Indeed, we have \begin{equation*} X=\sum_{i_1,\dots,i_k\le n} a_{i_1,\dots,i_k}u_{1,i_1}\dots u_{k,i_k}, \end{equation*} where the $u_{i,j}$'s are assumed to be independent Rademacher random variables. Without loss of generality, $|a_{i_1,\dots,i_k}|\le1$ for all $i_1,\dots,i_k$ in $[n]:=\{1,\dots,n\}$. So, for any natural $p$ and $Z\sim N(0,1)$, \begin{align*} EX^{2p}&=E\prod_{j=1}^{2p}\,\sum_{i_{1,j},\dots,i_{k,j}\le n} a_{i_{1,j},\dots,i_{k,j}}u_{1,i_{1,j}}\dots u_{k,i_{k,j}} \\ &=\sum_{j\le2p;\ i_{1,j},\dots,i_{k,j}\le n}\, \Big(\prod_{j=1}^{2p}\,a_{i_{1,j},\dots,i_{k,j}}\Big)\, E\prod_{j=1}^{2p}(u_{1,i_{1,j}}\dots u_{k,i_{k,j}}) \\ &\le\sum_{j\le2p;\ i_{1,j},\dots,i_{k,j}\le n}\, E\prod_{j=1}^{2p}\,(u_{1,i_{1,j}}\dots u_{k,i_{k,j}}) \\ &=E\Big(\sum_{i_1,\dots,i_k\le n} u_{1,i_1}\dots u_{k,i_k}\Big)^{2p} \\ &=E\Big(\sum_{i_1\le n} u_{1,i_1}\cdots \sum_{i_k\le n} u_{k,i_k}\Big)^{2p} \\ &=E\Big(\sum_{i_1\le n} u_{1,i_1}\Big)^{2p}\cdots E\Big(\sum_{i_k\le n} u_{k,i_k}\Big)^{2p} \\ &=\Big(E\Big(\sum_{i\le n} u_{1,i}\Big)^{2p}\Big)^k \\ &\le\Big(E(Z\sqrt n)^{2p}\Big)^k \\ &\le (np)^{kp}. \end{align*} The first inequality in the above multiline display follows because $|a_{i_1,\dots,i_k}|\le1$ and $E\prod_{j=1}^{2p}(u_{1,i_{1,j}}\dots u_{k,i_{k,j}})$ is either $0$ or $1$ and hence $\ge0$; the penultimate inequality there holds by the Whittle--Haagerup inequality; and the last inequality follows because $EZ^{2p}=(2p-1)!!\le p^p$, as easy to check by induction.

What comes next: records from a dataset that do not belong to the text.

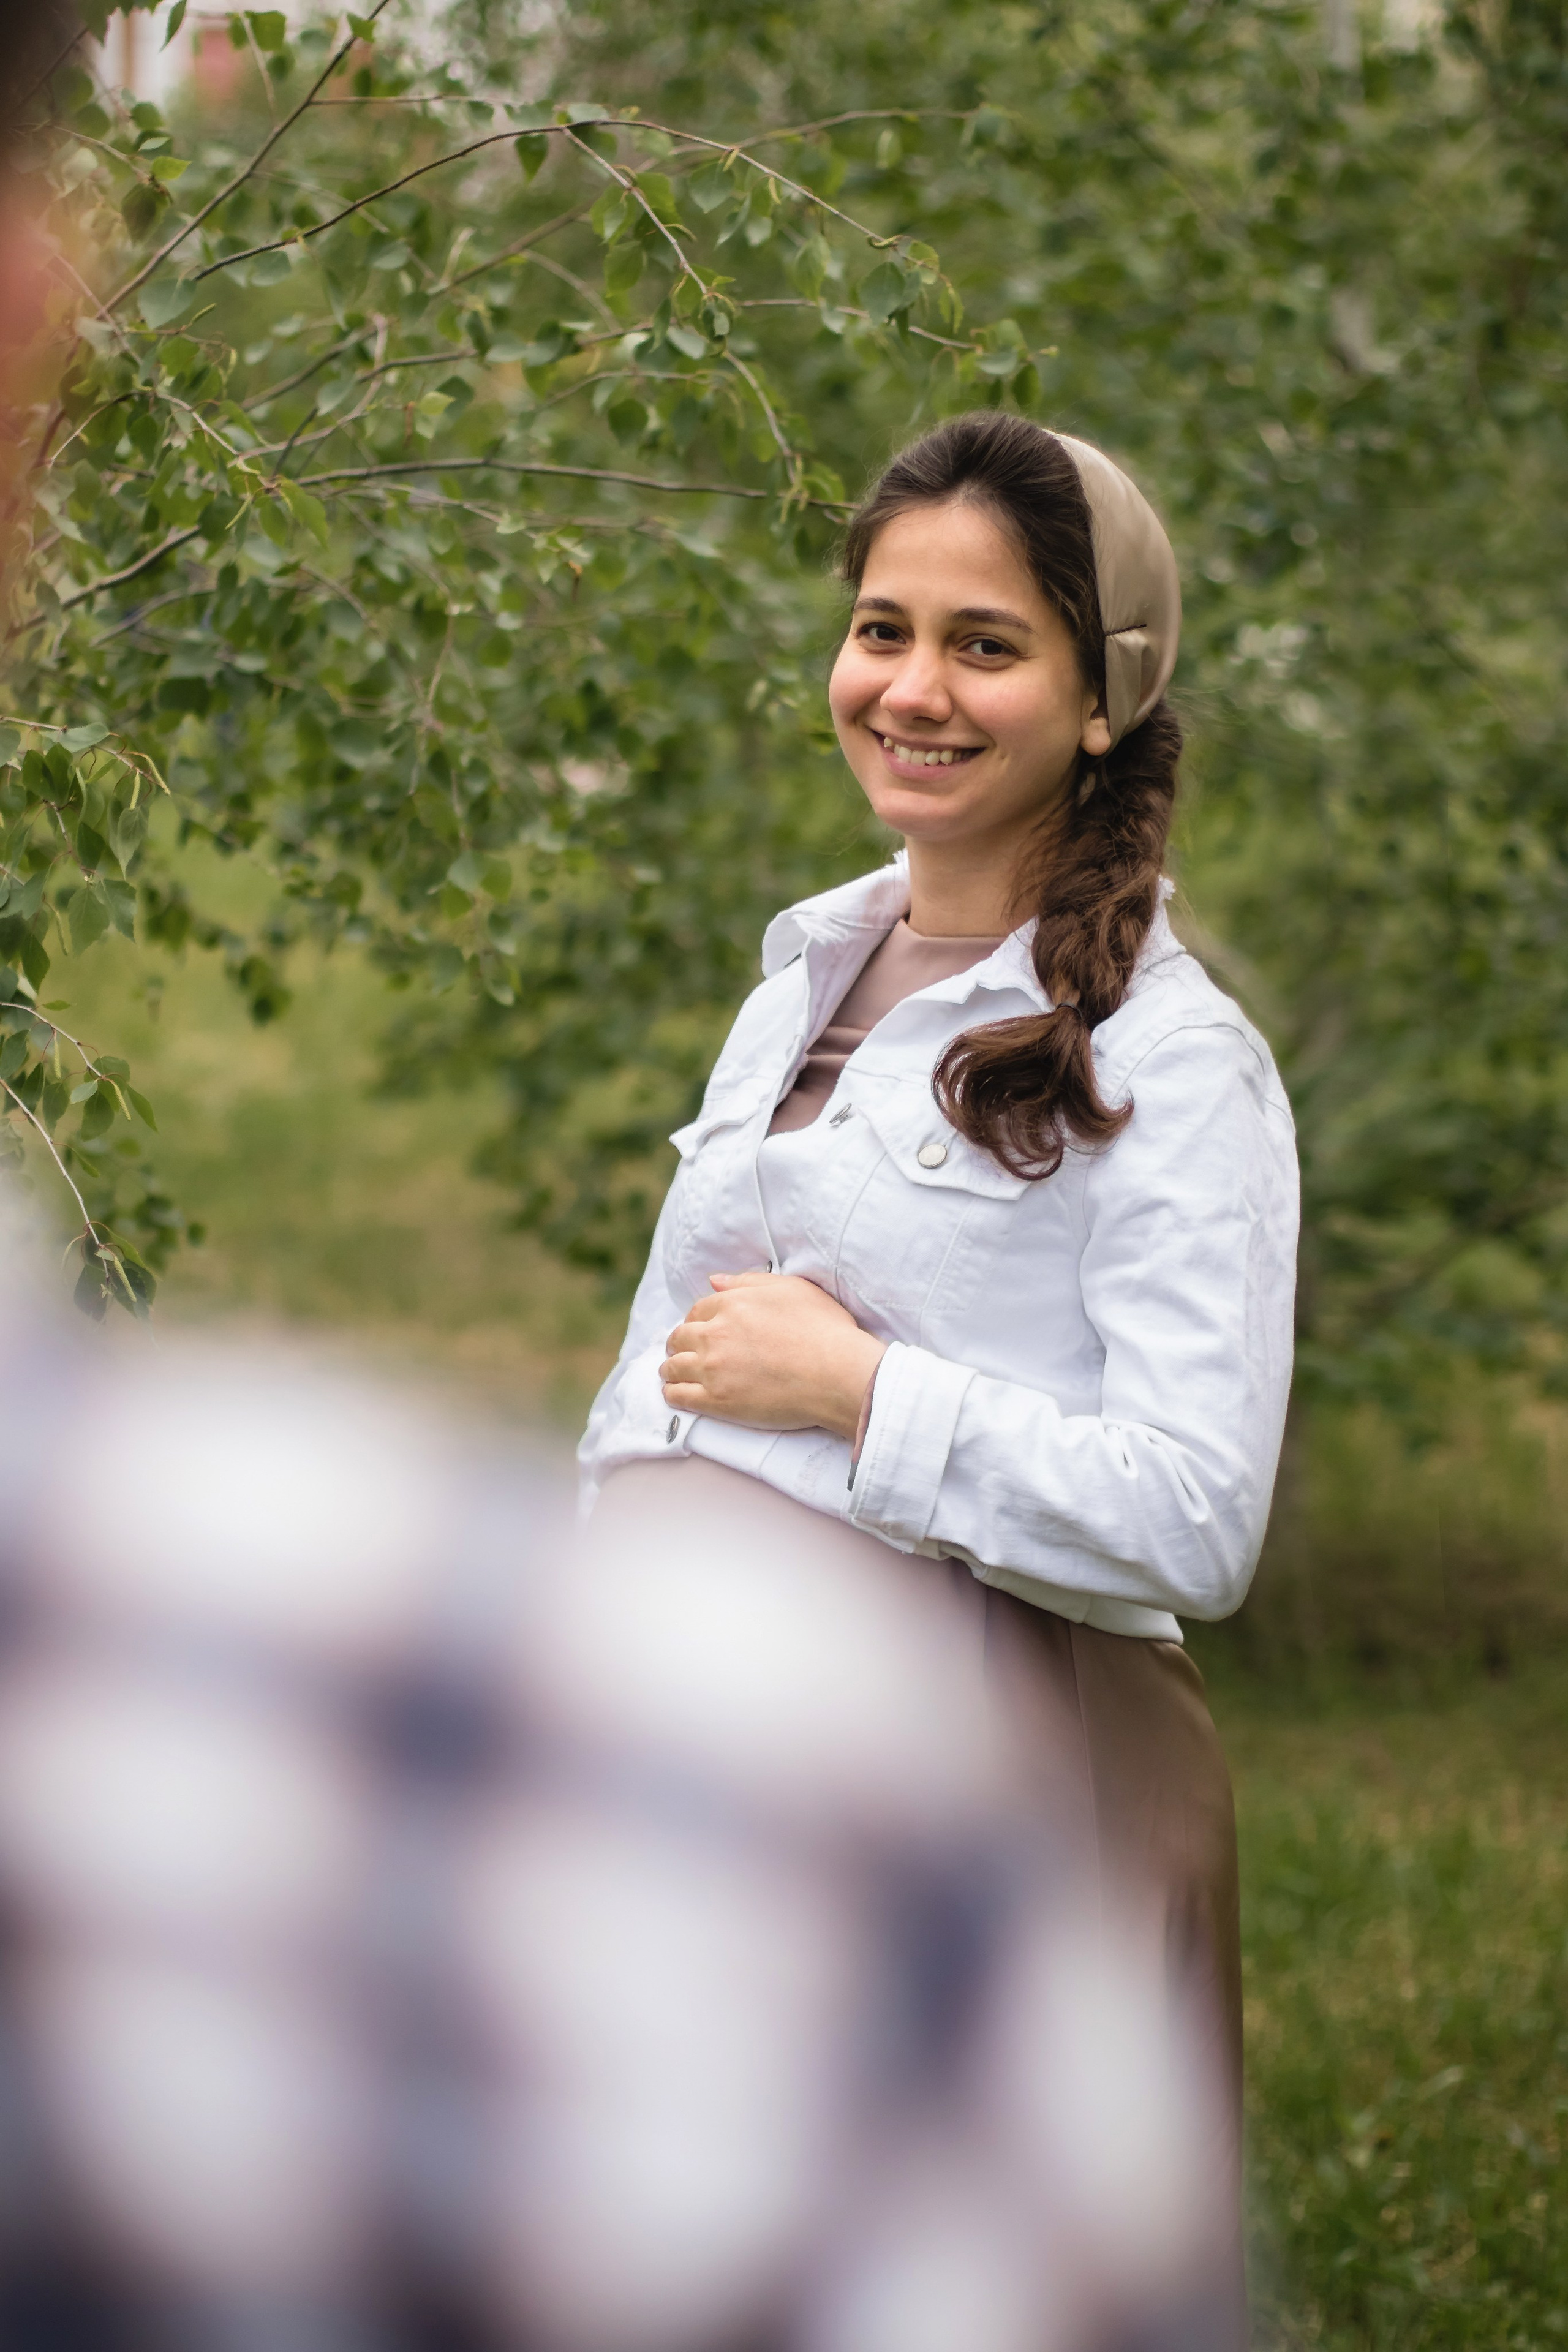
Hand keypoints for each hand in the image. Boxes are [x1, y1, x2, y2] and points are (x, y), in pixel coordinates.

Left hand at [661, 1270, 886, 1439]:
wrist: (836, 1373)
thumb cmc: (823, 1329)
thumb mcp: (792, 1288)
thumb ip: (748, 1282)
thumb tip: (715, 1280)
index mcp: (732, 1304)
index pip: (698, 1310)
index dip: (696, 1321)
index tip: (700, 1330)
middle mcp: (716, 1333)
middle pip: (679, 1337)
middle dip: (678, 1343)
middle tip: (681, 1351)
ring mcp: (713, 1368)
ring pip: (673, 1366)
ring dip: (670, 1368)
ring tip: (673, 1374)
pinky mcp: (716, 1401)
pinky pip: (678, 1396)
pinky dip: (672, 1394)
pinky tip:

So, by Markov's inequality, for $x>0$ \begin{equation*} P(X\ge x)\le R(p):=EX^{2p}/x^{2p}\le e^{g(p)}, \end{equation*} where \begin{equation*} g(p):=g_x(p):=-p\ln(x^2)+kp\ln(np). \end{equation*} The minimizer of $g(p)$ in all real $p>0$ is $p_x:=x^{2/k}/(en)$, and $R(p_x)=\exp\{-kx^{2/k}/(en)\}$. However, $p_x$ does not have to be an integer. Rounding it to the closest integer and using the facts that $g'(p_x)=0$ and $g''(p)=k/p\to0$ for $p\in[p_x-1/2,p_x+1/2]$ and $x\to\infty$, we conclude that \begin{equation*} P(X\ge x)\le \exp\{-kx^{2/k}/(en)\}(1+o(1)) \end{equation*} as $x\to\infty$, as claimed. Also, looking back at the above proof, it is easy to see that the obtained upper bound on $P(X\ge x)$ cannot be substantially improved in general.